Webconverger's curated chroot from which updates originate
https://webconverger.org/upgrade/
73 stars 37 forks source link

Kernel panic / hang when creating files in tmpfs #118

Open kbarek opened 11 years ago

kbarek commented 11 years ago

To reproduce the problem:

1) Boot Webconverger (tested with 16.0 and 16.0-1-g42a8fb1) in debug mode 2) Run

dd if=/dev/zero of=/home/webc/testfile1 bs=512k count=100 # works OK dd if=/dev/zero of=/home/webc/testfile2 bs=512k count=100 # works OK dd if=/dev/zero of=/home/webc/testfile3 bs=512k count=100 # hang / kernel panic ("attempting to kill init")

There should be more than enough room to create the last file (in my case 132MB available after testfile2 was written).
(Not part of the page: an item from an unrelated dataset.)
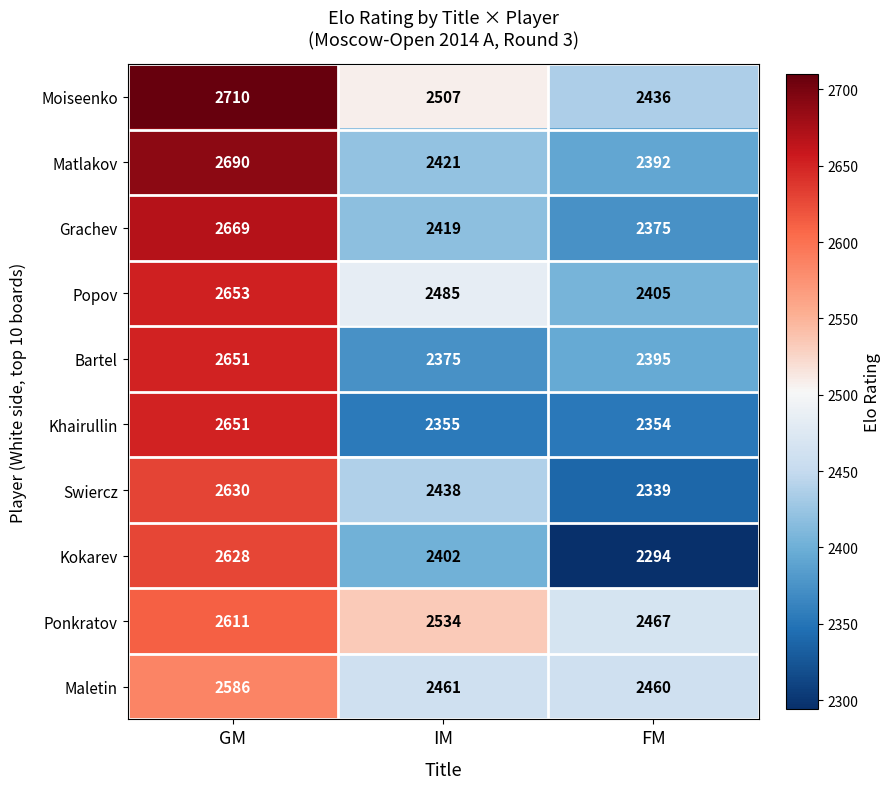

What is the difference between the maximum and second lowest values in the Popov series?

168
This bug was initially discovered because of a Java applet that wrote to the /home/webc/.java directory and caused a kernel panic.
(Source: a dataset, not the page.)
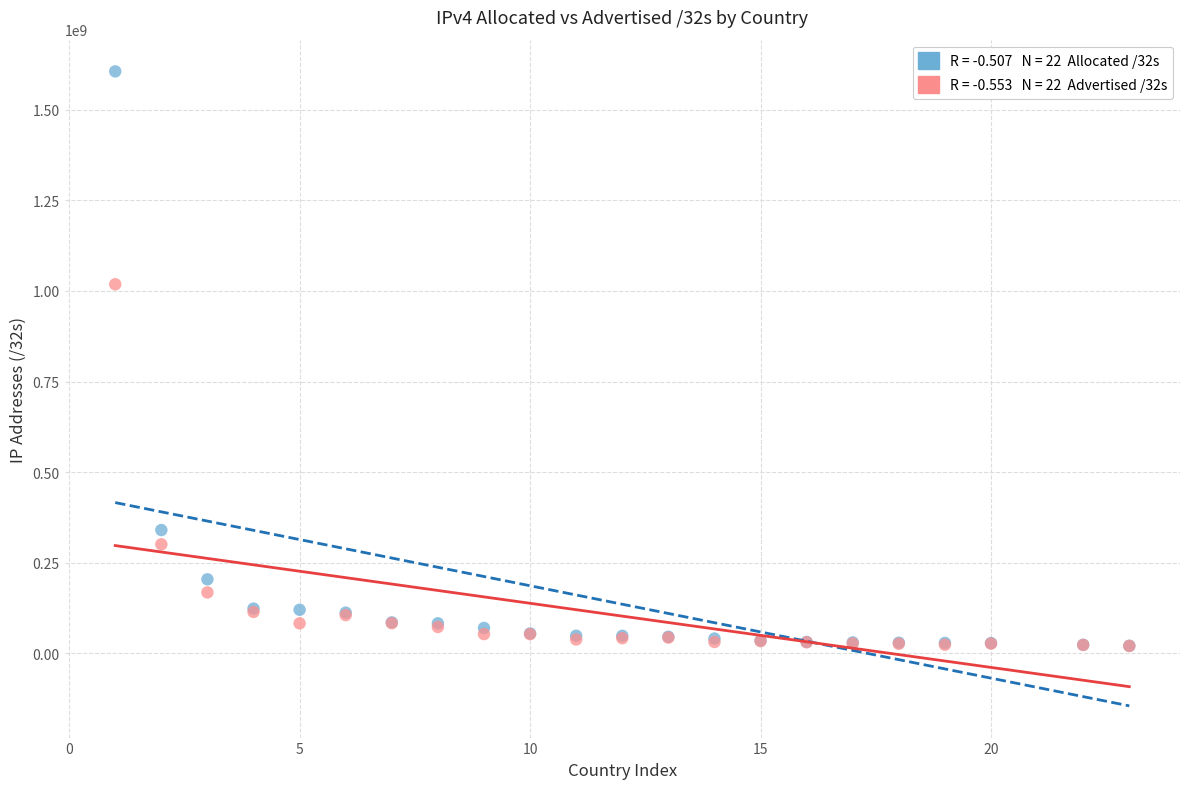

Across all series, what Y value is closest to 813138304?

1018327968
After mounting a new tmpfs at /home/webc/.java, the problem disappeared. I'm not sure why the Java applet caused a problem, since it only wrote about 0.3MB to the filesystem, but at least the code above will recreate the problem.

matthijskooijman commented 11 years ago

Just as another datapoint: I was recently debugging a Flash video player application that filled up /tmp with a downloaded video file. When /tmp was full, the Flash player simply stopped playing the video, nothing crashed. In this case, the RAM was not fully exhausted yet, since tmpfs defaults to a size of half the physical RAM (and the other half was enough for the rest of the system). This might be different when the physical RAM is smaller (< 2GB).

Alternatively, the difference might be that filling up /home or / (which I think is a different tmpfs from /tmp) does break the system?

kbarek commented 11 years ago

With some more testing, I have discovered that this is triggered by an out-of-memory condition caused by copying data into the tmpfs. The OOM killer will then randomly kill processes and at some point probably kills an essential task.

The system I've tested with doesn't have more than 512MB of memory, and that combined with no swap makes probably forces this to happen. This might also explain why the bug was triggered more easily while running Java applets (a memory hog).

To avoid essential processes getting killed, I can run something like this before the X environment starts:

for i in /proc/[0-9]*
do
  if [ "`cat $i/cmdline`" ]
  then
    echo -17 >  $i/oom_adj
  fi
done

This will exempt all the running processes from OOM killing, leaving the OOM to kill the X server, firefox, java or whatever other plugin process may be running. If killing these isn't enough to free memory, we probably have more serious problems anyway that needs fixing, and the end result will still be the same in any case (a kernel panic).

kaihendry commented 11 years ago

This is interesting, since I'm trying to get to the bottom of understanding the OOM with https://github.com/Webconverger/webc/issues/83 and I'm not getting very far.

Be good if we can limit the killing just to the firefox process which is controlled by a loop so it can restart, and should hopefully flush the memory taken by java/flash etc. etc.

The experts live upon http://linux-mm.org/LinuxMM I think...